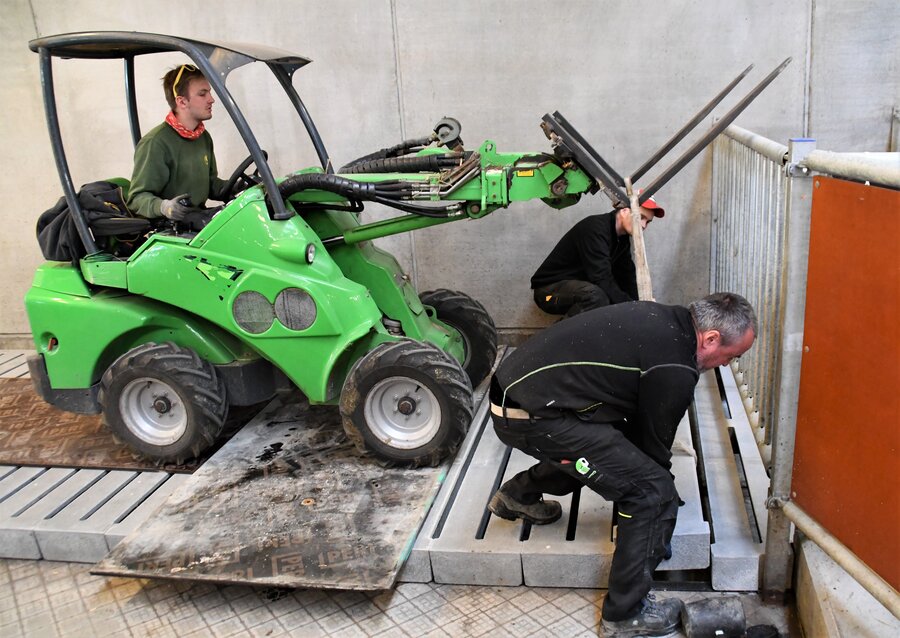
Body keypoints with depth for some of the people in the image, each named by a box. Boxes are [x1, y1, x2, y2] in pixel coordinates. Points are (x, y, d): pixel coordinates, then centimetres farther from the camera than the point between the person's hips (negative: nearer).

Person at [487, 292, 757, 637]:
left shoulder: (663, 319, 12)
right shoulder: (675, 369, -15)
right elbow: (654, 441, -1)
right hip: (532, 416, -10)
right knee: (652, 492, -6)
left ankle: (518, 494, 43)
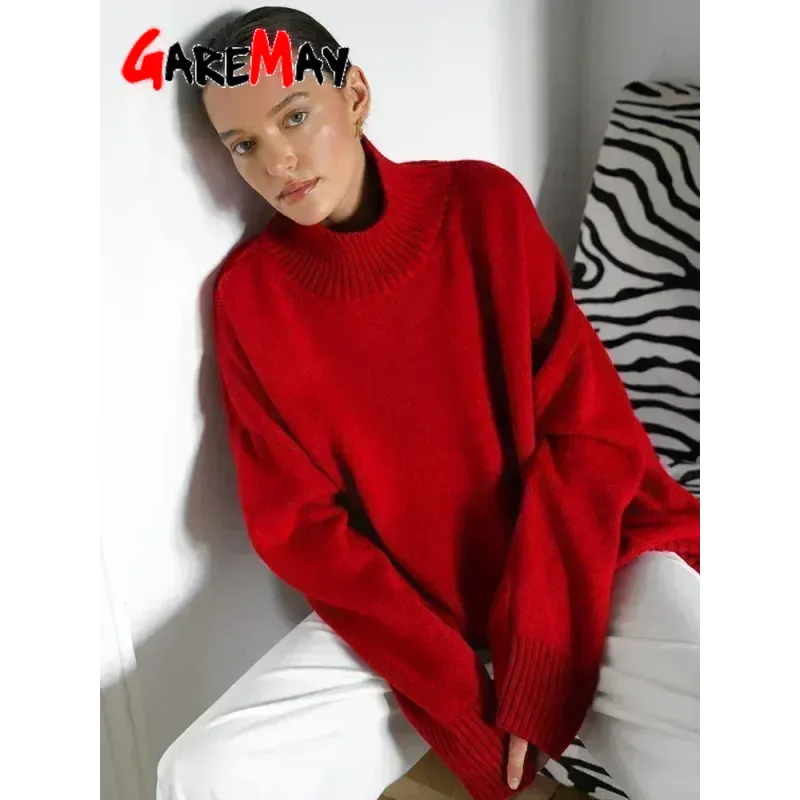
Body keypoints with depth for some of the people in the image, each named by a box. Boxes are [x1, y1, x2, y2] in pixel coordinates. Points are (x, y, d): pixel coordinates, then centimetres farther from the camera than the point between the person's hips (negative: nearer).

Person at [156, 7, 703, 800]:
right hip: (403, 608, 2)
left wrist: (536, 663, -15)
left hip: (579, 557, -1)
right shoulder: (249, 290, -1)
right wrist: (460, 702, -14)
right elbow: (297, 522, -4)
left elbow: (591, 429, -6)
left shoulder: (484, 203, -3)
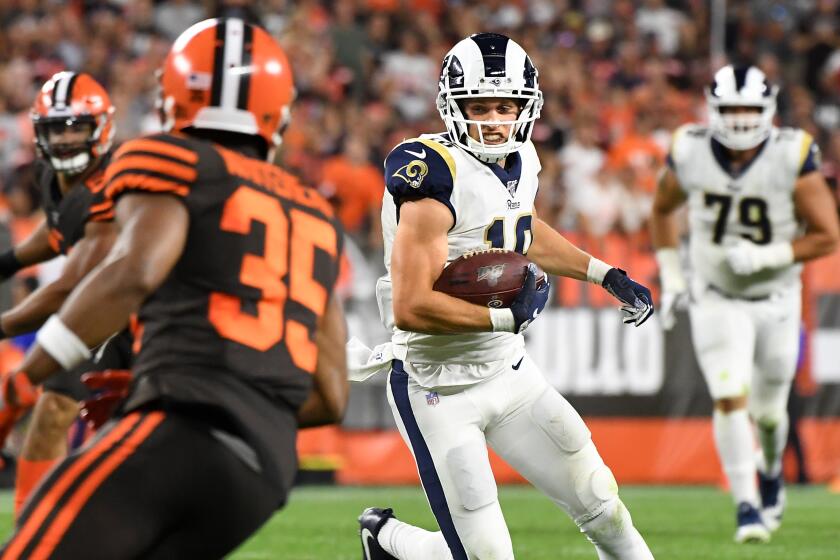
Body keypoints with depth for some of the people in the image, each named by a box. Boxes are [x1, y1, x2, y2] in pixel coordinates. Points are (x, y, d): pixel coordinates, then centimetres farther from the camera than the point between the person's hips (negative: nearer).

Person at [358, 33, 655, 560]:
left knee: (600, 501, 10)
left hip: (509, 372, 8)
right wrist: (507, 316, -21)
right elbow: (410, 308, -29)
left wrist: (606, 274, 19)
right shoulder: (438, 176, -24)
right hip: (440, 391, -8)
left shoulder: (519, 160, 2)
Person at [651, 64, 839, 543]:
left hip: (776, 300, 0)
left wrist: (767, 256, -27)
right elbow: (663, 210, 8)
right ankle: (747, 505, -14)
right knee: (730, 397, -18)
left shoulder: (793, 158, -19)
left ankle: (772, 468, 46)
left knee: (768, 410, 13)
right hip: (716, 300, 0)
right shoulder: (690, 154, -13)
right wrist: (671, 276, 2)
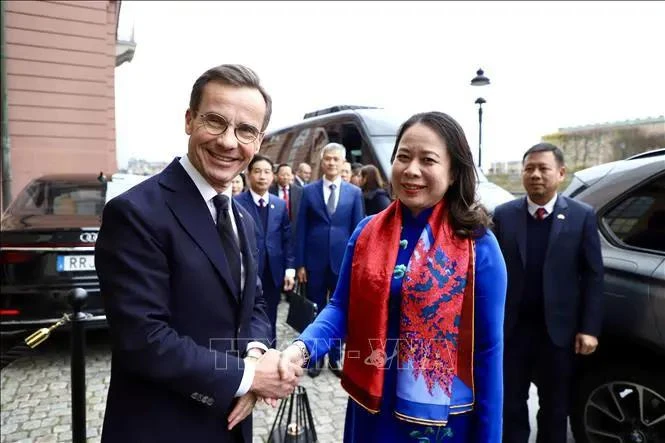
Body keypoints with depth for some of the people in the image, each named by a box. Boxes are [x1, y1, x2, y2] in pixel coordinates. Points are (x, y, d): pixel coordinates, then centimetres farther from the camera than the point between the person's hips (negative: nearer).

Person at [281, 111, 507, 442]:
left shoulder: (477, 246, -12)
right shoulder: (366, 232, -4)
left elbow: (488, 350, -8)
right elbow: (341, 308, -1)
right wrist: (302, 347, -20)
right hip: (370, 408, 3)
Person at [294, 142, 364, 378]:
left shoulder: (354, 192, 2)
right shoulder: (309, 191, 2)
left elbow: (358, 230, 2)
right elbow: (301, 229, 1)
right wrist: (300, 263, -3)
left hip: (343, 261, 0)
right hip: (315, 261, 0)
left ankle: (336, 357, 27)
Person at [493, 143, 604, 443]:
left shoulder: (582, 216, -2)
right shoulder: (503, 215, -1)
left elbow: (593, 276, -3)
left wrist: (589, 328, -7)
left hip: (558, 329, 0)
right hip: (511, 328, 1)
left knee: (555, 407, 16)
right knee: (511, 404, 14)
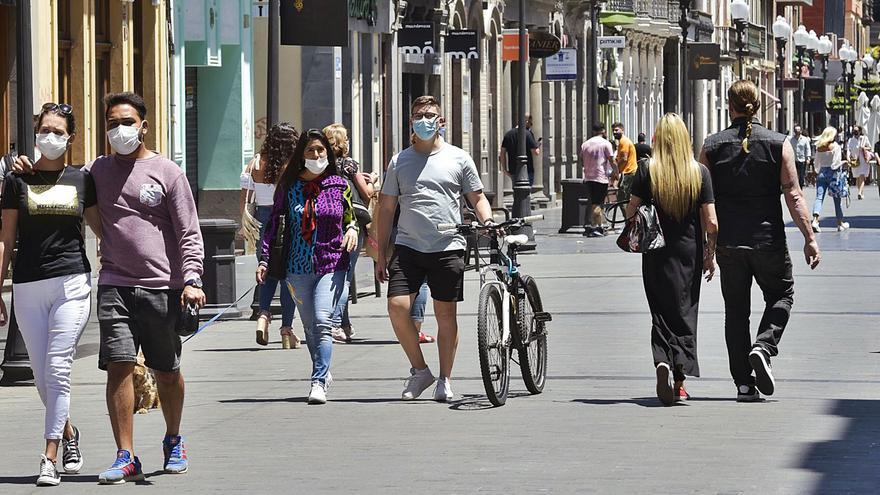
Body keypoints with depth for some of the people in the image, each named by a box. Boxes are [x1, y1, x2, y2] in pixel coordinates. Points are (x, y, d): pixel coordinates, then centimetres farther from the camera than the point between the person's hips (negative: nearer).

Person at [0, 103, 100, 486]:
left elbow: (101, 228, 18)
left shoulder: (81, 180, 7)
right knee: (42, 377, 6)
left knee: (57, 369, -11)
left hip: (72, 283, -1)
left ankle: (50, 458, -9)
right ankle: (69, 433, 30)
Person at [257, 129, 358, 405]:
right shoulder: (289, 186, 4)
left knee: (322, 322, -17)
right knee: (310, 327, 9)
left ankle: (318, 382, -18)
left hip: (331, 265, -2)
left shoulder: (339, 185, 4)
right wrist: (264, 259, -1)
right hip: (298, 268, 2)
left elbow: (350, 215, 17)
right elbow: (273, 223, 6)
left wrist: (353, 229, -6)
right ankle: (323, 373, 28)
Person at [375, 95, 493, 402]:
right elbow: (387, 207, 12)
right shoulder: (400, 161, 10)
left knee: (446, 314, 1)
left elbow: (477, 198, 10)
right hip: (408, 247, 1)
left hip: (447, 247, -1)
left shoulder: (458, 159, 6)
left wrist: (488, 224, -11)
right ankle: (419, 370, 5)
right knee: (397, 307, -13)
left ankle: (445, 380, 14)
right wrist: (381, 255, 8)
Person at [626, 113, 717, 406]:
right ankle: (680, 379, 5)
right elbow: (711, 223, -5)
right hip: (689, 253, 0)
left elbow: (631, 212, -5)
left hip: (656, 255, 0)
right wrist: (710, 255, 7)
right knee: (685, 312, 10)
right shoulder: (700, 173, -4)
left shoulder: (647, 171, -6)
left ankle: (662, 361, -17)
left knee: (661, 313, 8)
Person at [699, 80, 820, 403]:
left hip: (728, 243, 1)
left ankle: (744, 383, 6)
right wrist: (809, 238, -5)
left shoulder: (711, 147, 1)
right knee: (781, 295, 19)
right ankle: (764, 346, -8)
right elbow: (793, 195, -8)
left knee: (736, 310, 10)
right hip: (769, 240, -1)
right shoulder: (779, 145, -2)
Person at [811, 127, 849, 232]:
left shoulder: (819, 147, 3)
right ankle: (840, 223, 23)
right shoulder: (835, 146, -10)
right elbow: (835, 164, -15)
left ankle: (815, 220, -26)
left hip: (822, 173, 3)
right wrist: (843, 163, 3)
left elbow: (816, 163, 9)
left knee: (819, 197, -4)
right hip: (832, 173, -3)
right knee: (837, 199, 11)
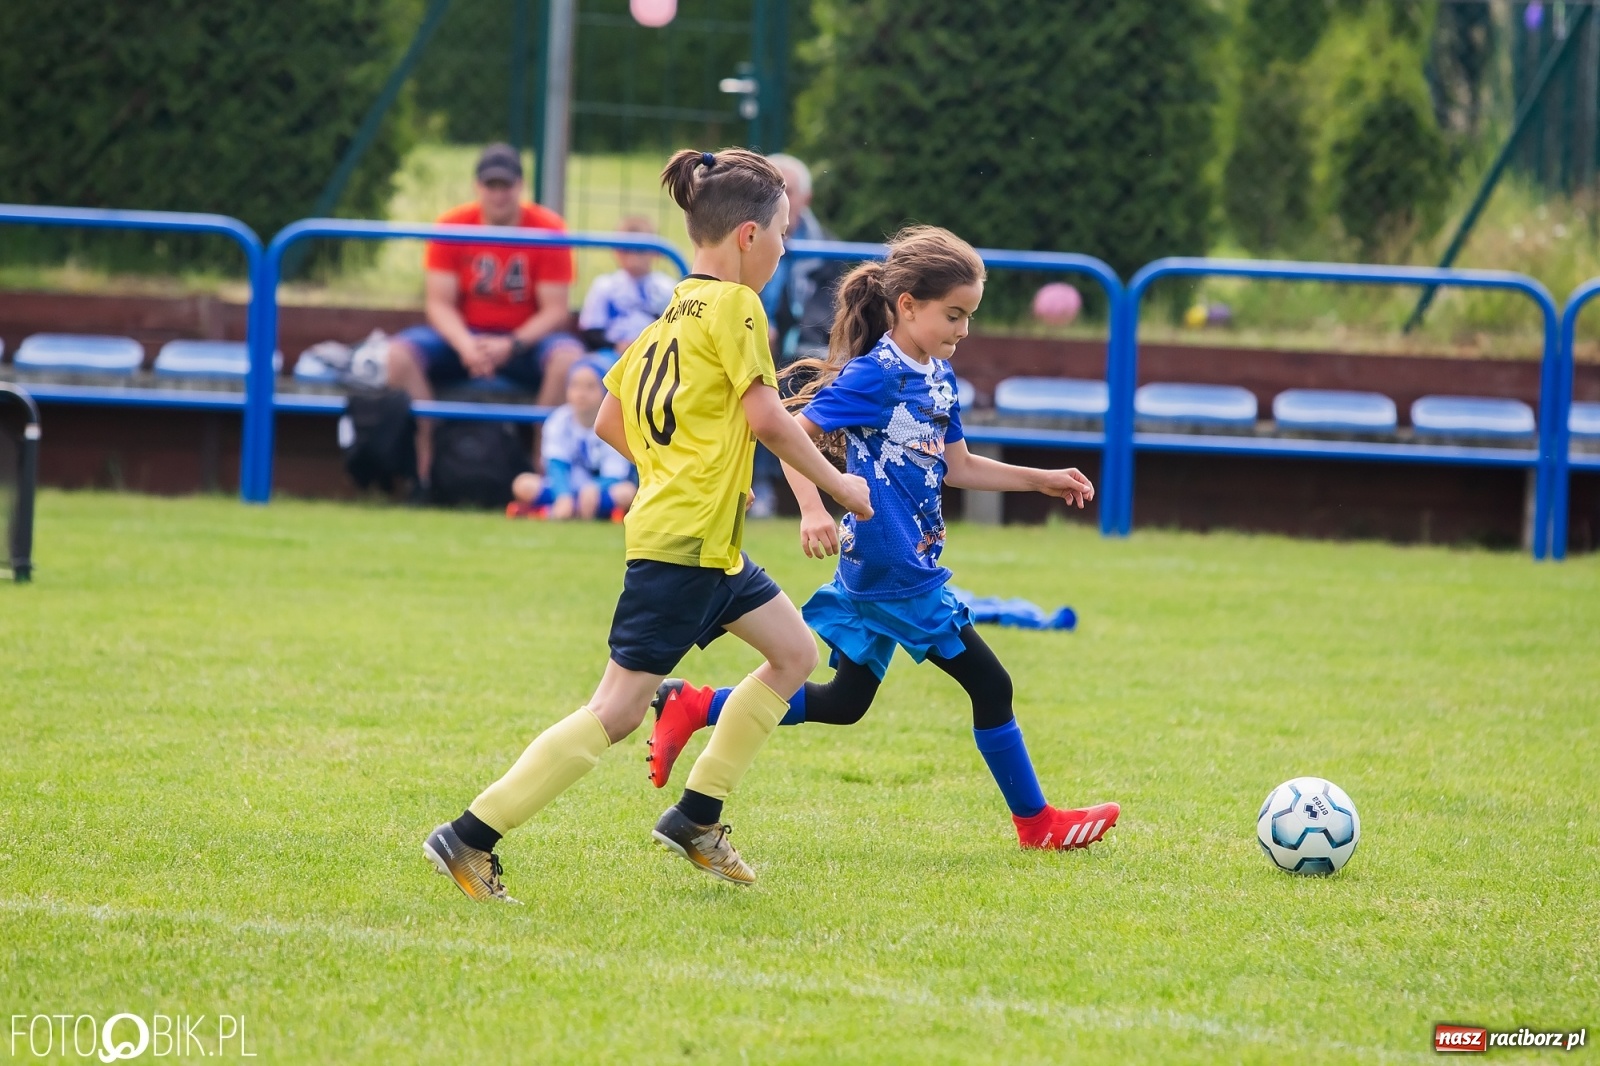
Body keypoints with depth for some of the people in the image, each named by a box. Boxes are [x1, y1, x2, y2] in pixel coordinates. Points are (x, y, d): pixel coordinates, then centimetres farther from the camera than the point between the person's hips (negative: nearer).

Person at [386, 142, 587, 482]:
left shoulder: (548, 229, -9)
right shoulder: (452, 226, -4)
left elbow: (555, 310, -11)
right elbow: (439, 302, -6)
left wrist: (511, 346, -26)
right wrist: (465, 345, -26)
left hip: (525, 340, -2)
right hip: (464, 336, 2)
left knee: (568, 357, -34)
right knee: (399, 353, -25)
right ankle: (424, 466, -22)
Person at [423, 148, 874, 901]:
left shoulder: (671, 311, 15)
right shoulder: (734, 305, -11)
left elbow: (609, 422, 17)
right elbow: (766, 416, -16)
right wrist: (839, 485, -5)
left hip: (709, 543, 10)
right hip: (686, 540, -10)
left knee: (795, 653, 17)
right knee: (620, 707, -9)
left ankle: (696, 817, 19)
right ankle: (471, 838, -11)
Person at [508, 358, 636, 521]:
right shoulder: (559, 421, -6)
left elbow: (613, 478, -17)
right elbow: (557, 465, -18)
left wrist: (593, 491, -41)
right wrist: (564, 496, -39)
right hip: (567, 489, 1)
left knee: (626, 492, -36)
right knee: (524, 485, -23)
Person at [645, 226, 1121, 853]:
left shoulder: (939, 377, 11)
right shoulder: (875, 376, -16)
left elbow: (956, 468, 20)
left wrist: (1043, 481, 15)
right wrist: (813, 509, -33)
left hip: (877, 573, 10)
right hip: (896, 571, -10)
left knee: (843, 703, 16)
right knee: (989, 685, 0)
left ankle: (692, 708, 15)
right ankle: (1036, 822, 13)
* * * * * * *
:: The task ::
Can you rewrite all the lines above, replacing "centimetres" with "centimeters" and changing nothing else, and leave the pictures out?

:: Reply ::
Body keypoints with depth for some of the people in the image, each named by a box. Boxes are [x1, y1, x2, y2] in pixel coordinates. Points are (x, y, d): pixel coordinates, then centimeters farther from the camera than the point between the person's hips (negative: nearer).

Person at [487, 292, 757, 637]:
left shoulder: (663, 319, 12)
right shoulder: (675, 369, -15)
right elbow: (654, 441, -1)
right hip: (532, 416, -10)
right knee: (652, 492, -6)
left ankle: (518, 494, 43)
Body keypoints with depth for some of the people in the image, each named by a box. Boxes are [x1, y1, x2, y2] in pixel coordinates. Points are (x, y, d): pixel coordinates, then centimeters farther from the camera than the point between the person's hips (negative: nearer).

Person at [156, 7, 703, 800]:
right hip: (403, 608, 2)
left wrist: (536, 663, -15)
left hip: (579, 557, -1)
right shoulder: (249, 290, -1)
right wrist: (460, 702, -14)
right elbow: (297, 522, -4)
left elbow: (591, 429, -6)
left shoulder: (484, 203, -3)
Body keypoints with depth for some of the people in the image, each named by a box. Boxes are [x1, y1, x2, y2] in pixel coordinates. Points are (x, y, d): pixel coordinates, then centimeters farther from the camera than the point between the person's hips (negative: nearer).

Person at [358, 33, 655, 560]:
left knee: (600, 501, 10)
left hip: (509, 372, 8)
right wrist: (507, 316, -21)
right elbow: (410, 308, -29)
left wrist: (606, 274, 19)
right shoulder: (438, 176, -24)
right hip: (440, 391, -8)
left shoulder: (519, 160, 2)
Person at [651, 64, 839, 543]:
left hip: (776, 300, 0)
left wrist: (767, 256, -27)
right elbow: (663, 210, 8)
right ankle: (747, 505, -14)
right knee: (730, 397, -18)
left shoulder: (793, 158, -19)
left ankle: (772, 468, 46)
left knee: (768, 410, 13)
right hip: (716, 300, 0)
right shoulder: (690, 154, -13)
right wrist: (671, 276, 2)
Body keypoints with depth for some of the people in the image, each named by a box. Boxes are [x1, y1, x2, y2] in pixel coordinates. Points are (x, y, d): pixel coordinates, then centimeters farther from the camera than the point between the person's hips (negative: nearer).

Person at [281, 111, 507, 442]:
left shoulder: (477, 246, -12)
right shoulder: (366, 232, -4)
left elbow: (488, 350, -8)
right elbow: (341, 308, -1)
right wrist: (302, 347, -20)
right hip: (370, 408, 3)
Person at [294, 142, 364, 378]:
left shoulder: (354, 192, 2)
right shoulder: (309, 191, 2)
left elbow: (358, 230, 2)
right elbow: (301, 229, 1)
right wrist: (300, 263, -3)
left hip: (343, 261, 0)
right hip: (315, 261, 0)
left ankle: (336, 357, 27)
Person at [493, 143, 604, 443]:
left shoulder: (582, 216, -2)
right shoulder: (503, 215, -1)
left elbow: (593, 276, -3)
left wrist: (589, 328, -7)
left hip: (558, 329, 0)
right hip: (511, 328, 1)
left knee: (555, 407, 16)
right knee: (511, 404, 14)
Body keypoints with depth for some of the people in the image, each named by a box. Boxes are [x1, y1, x2, y2] in pixel coordinates. Points are (x, y, d): pixel coordinates, then centimeters farther from the camera than the point between the person's hips (negative: nearer).

Person at [0, 103, 100, 486]:
left elbow: (101, 228, 18)
left shoulder: (81, 180, 7)
right knee: (42, 377, 6)
left knee: (57, 369, -11)
left hip: (72, 283, -1)
left ankle: (50, 458, -9)
right ankle: (69, 433, 30)
Person at [257, 129, 358, 405]:
right shoulder: (289, 186, 4)
left knee: (322, 322, -17)
right knee: (310, 327, 9)
left ankle: (318, 382, -18)
left hip: (331, 265, -2)
left shoulder: (339, 185, 4)
right wrist: (264, 259, -1)
right hip: (298, 268, 2)
left elbow: (350, 215, 17)
right elbow: (273, 223, 6)
left wrist: (353, 229, -6)
right ankle: (323, 373, 28)
Person at [375, 95, 493, 402]:
right elbow: (387, 207, 12)
right shoulder: (400, 161, 10)
left knee: (446, 314, 1)
left elbow: (477, 198, 10)
right hip: (408, 247, 1)
left hip: (447, 247, -1)
left shoulder: (458, 159, 6)
left wrist: (488, 224, -11)
right ankle: (419, 370, 5)
right knee: (397, 307, -13)
left ankle: (445, 380, 14)
right wrist: (381, 255, 8)
Person at [626, 113, 717, 406]:
right ankle: (680, 379, 5)
right elbow: (711, 223, -5)
right hip: (689, 253, 0)
left elbow: (631, 212, -5)
left hip: (656, 255, 0)
right wrist: (710, 255, 7)
right knee: (685, 312, 10)
right shoulder: (700, 173, -4)
left shoulder: (647, 171, -6)
left ankle: (662, 361, -17)
left knee: (661, 313, 8)
Person at [699, 80, 820, 403]:
left hip: (728, 243, 1)
left ankle: (744, 383, 6)
right wrist: (809, 238, -5)
left shoulder: (711, 147, 1)
right knee: (781, 295, 19)
right ankle: (764, 346, -8)
right elbow: (793, 195, -8)
left knee: (736, 310, 10)
right hip: (769, 240, -1)
right shoulder: (779, 145, -2)
Person at [811, 127, 849, 232]:
left shoulder: (819, 147, 3)
right ankle: (840, 223, 23)
right shoulder: (835, 146, -10)
right elbow: (835, 164, -15)
left ankle: (815, 220, -26)
left hip: (822, 173, 3)
right wrist: (843, 163, 3)
left elbow: (816, 163, 9)
left knee: (819, 197, -4)
right hip: (832, 173, -3)
right knee: (837, 199, 11)
Body keypoints with depth for some of the people in the image, each named by a box. Boxes are [x1, y1, x2, y2] in pixel coordinates. Points are (x, y, d): pixel coordinates, then centimeters farther from the camera than the point between the person's hips (negative: nearer).

Person at [386, 142, 587, 482]:
left shoulder: (548, 229, -9)
right shoulder: (452, 226, -4)
left elbow: (555, 310, -11)
right elbow: (439, 302, -6)
left wrist: (511, 346, -26)
right wrist: (465, 345, -26)
left hip: (525, 340, -2)
right hip: (464, 336, 2)
left knee: (568, 357, -34)
right knee: (399, 353, -25)
right ankle: (424, 466, -22)
Person at [423, 148, 874, 901]:
left shoulder: (671, 311, 15)
right shoulder: (734, 305, -11)
left elbow: (609, 422, 17)
right elbow: (766, 416, -16)
right wrist: (839, 485, -5)
left hip: (709, 543, 10)
right hip: (686, 540, -10)
left knee: (795, 653, 17)
right knee: (620, 707, -9)
left ankle: (696, 817, 19)
right ankle: (471, 838, -11)
Person at [508, 358, 636, 521]:
right shoulder: (559, 421, -6)
left elbow: (613, 478, -17)
right elbow: (557, 465, -18)
left wrist: (593, 491, -41)
right wrist: (564, 496, -39)
right hip: (567, 489, 1)
left knee: (626, 492, -36)
right knee: (524, 485, -23)
Person at [645, 226, 1121, 853]:
left shoulder: (939, 377, 11)
right shoulder: (875, 376, -16)
left elbow: (956, 468, 20)
left wrist: (1043, 481, 15)
right wrist: (813, 509, -33)
left hip: (877, 573, 10)
right hip: (896, 571, -10)
left knee: (843, 703, 16)
right knee: (989, 685, 0)
left ankle: (692, 708, 15)
right ankle: (1036, 822, 13)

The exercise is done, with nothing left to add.